The Full Build Startup
For a certain type of company, MVP just doesn't cut it. You need to start with more. You need "Full Builds".
Nearly all startup advice is for Minimum Viable Product – or MVP–driven startups. You start small. Get something real in front of customers ASAP. You learn. You iterate. The idea is to reduce risk. To Build Something People Want. But for a certain type of company – what we’ve ended up calling “Full Builds” – you need to start with more.
Equals – our company – is a Full Build. We’re building a next-generation spreadsheet. To have any shot at competing with the existing players, we need to build a programming language, a virtually rendered infinitely scrollable sheet, a cell editor, pivot tables, charts, full multi-player editing, and a full formatting system. Oh, and it all needs to be really fast. When Bobby and I went out to raise our seed round in 2021, multiple people told us what we were attempting was simply impossible. Can’t be done. Not with less than thirty people anyway, and it’ll probably still fail. So – how did we do it?
Well, it helped that I failed once before.
A Full Build, MVP Style
In 2017, I co-founded an email startup called Consider. Consider was a new email client built to compete with Slack. After a few years of building and having gotten little traction, we made the decision to shutdown. Email clients and spreadsheets are difficult in different ways. But there is one important commonality: both of these products require building an awful lot before doing anything new. They’re Full Builds.
Planning was a good chunk of Consider’s failure. We should’ve had a map of all the things we needed to build up front. We knew Consider was a large undertaking. To write that all out – to put together a 9-month or 12 month plan for building our V1. It went against everything anyone would tell us about building a company. So we didn’t. I thought building iteratively would let us build less, maybe skip some email features that weren’t too important, and get something in front of people sooner.
Yet our even bigger mistake was changing things not core to our thesis. We changed things like how conversations were defined, how the inbox worked, and how emails were presented. You’ve got to spend months building this thing anyway, and we’re smart product people? Why wouldn’t we make it better?!

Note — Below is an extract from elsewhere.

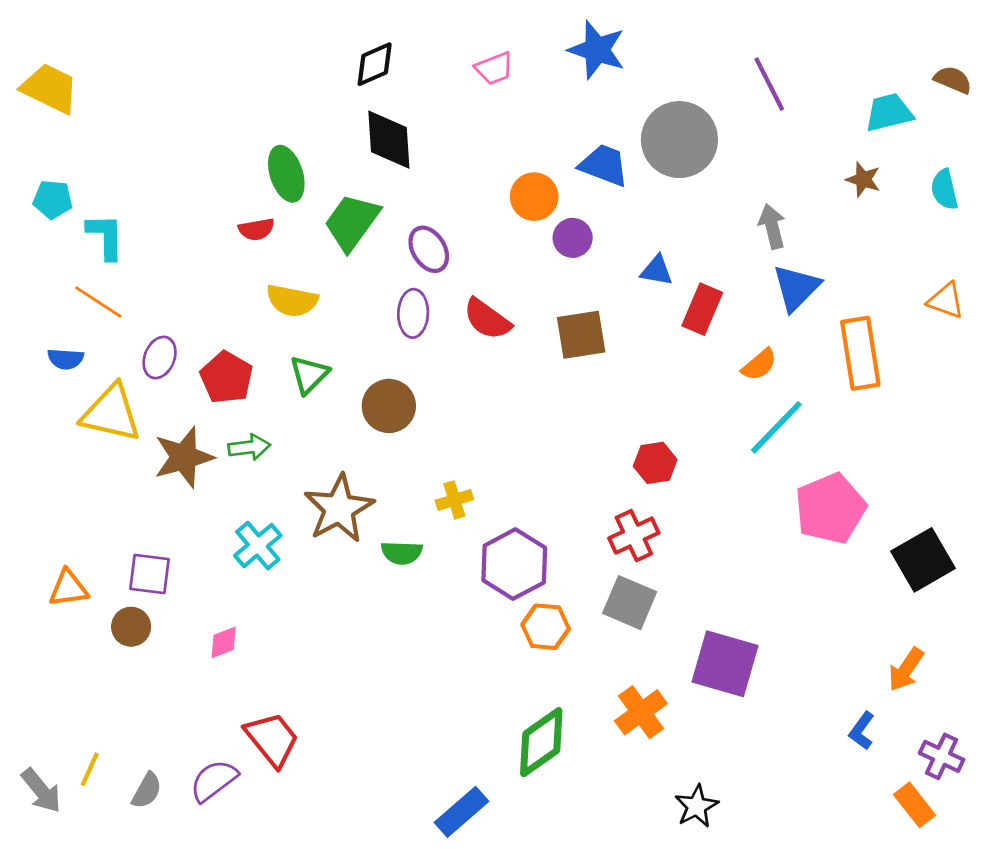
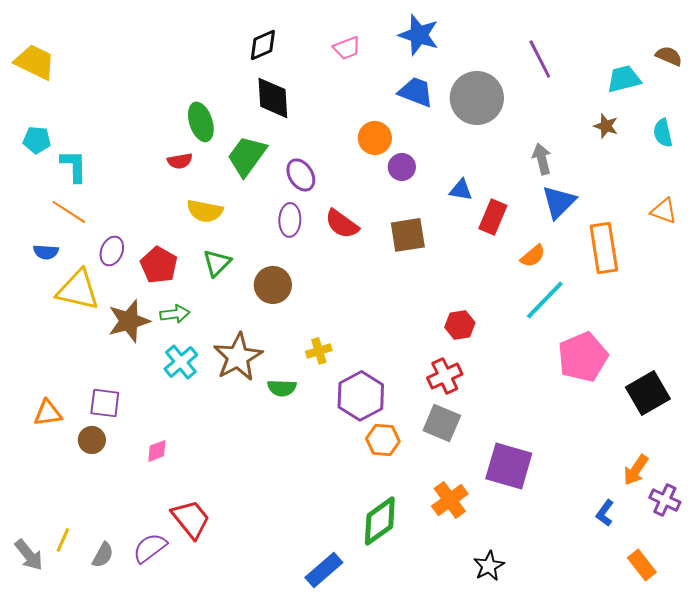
blue trapezoid: (604, 165) -> (416, 92), moved
cyan cross: (258, 546) -> (181, 362), moved
purple cross: (942, 756) -> (665, 500), moved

Consider launching with a bang. Our waitlist grew to thousands of people overnight. People loved our brand and how we spoke and thought about email. But once people started using the product, they realized we were missing table-stakes features like spellcheck, labels, and snooze. Even worse, no one could use the thing! Any meaningful innovations in the product were obscured by how different it was.
A single bet strategy
The problem with Consider was not the amount we built. It was the risk we introduced by changing so much. The biggest risk in building a product is new ideas. New ideas are bets. They’re bets that people work a certain way or think a certain way, or feel a certain way. And what I’ve learned the hard way is the success of a product is not defined by the sum of its bets but rather by the product of its bets. Bad bets drag the whole thing down. Consider had so many wrong bets the whole thing became immovable. We couldn’t just ship a game-changing feature to win over users, we could only fix the product by starting from scratch.
When starting Equals, I started hearing all the same things as before. You’re building too much. Why don’t you start with a plugin instead? You’ve got to get out there and learn! What we needed for Equals to work was not a recipe for building less. We knew deep down that we had to do the Full Build. What we needed was a way to reduce the risk in building so much. So, we came up with three rules to keep us on track.
First, make a detailed plan. We weren’t going to spend months building this, only for it to be missing key features.
Second, change nothing. Equals was going to look and feel exactly like the spreadsheets you already know how to use.
Third, win with a single large bet. Our v1 had a single bet – data connections. We were pretty confident in this bet, but if we were wrong, the situation would be salvageable.
Every startup success is an outlier. The best we can do in making things more repeatable is to squint and find what few patterns do exist. With the overwhelming amount of advice skewed towards MVP-driven startups, you might conclude that there isn’t a pattern here. That every “full build” is unique.
Yet, Tesla built the whole car. It’d be pretty hard to adopt electric propulsion otherwise. They didn’t rethink car interiors or exteriors. It’s a car. But it’s electric.
Peloton built the whole bike. They didn’t rethink bikes or group classes. They just brought the SoulCycle experience into the home.
Figma built the whole editor. Even today, the experience of designing in Sketch and in Figma is pretty damn similar. But Figma is collaborative-first, and it’s in the browser.
These are all Full Builds. They all built a large, complete foundation before being able to do the new thing. And – they all started with a single, large bet.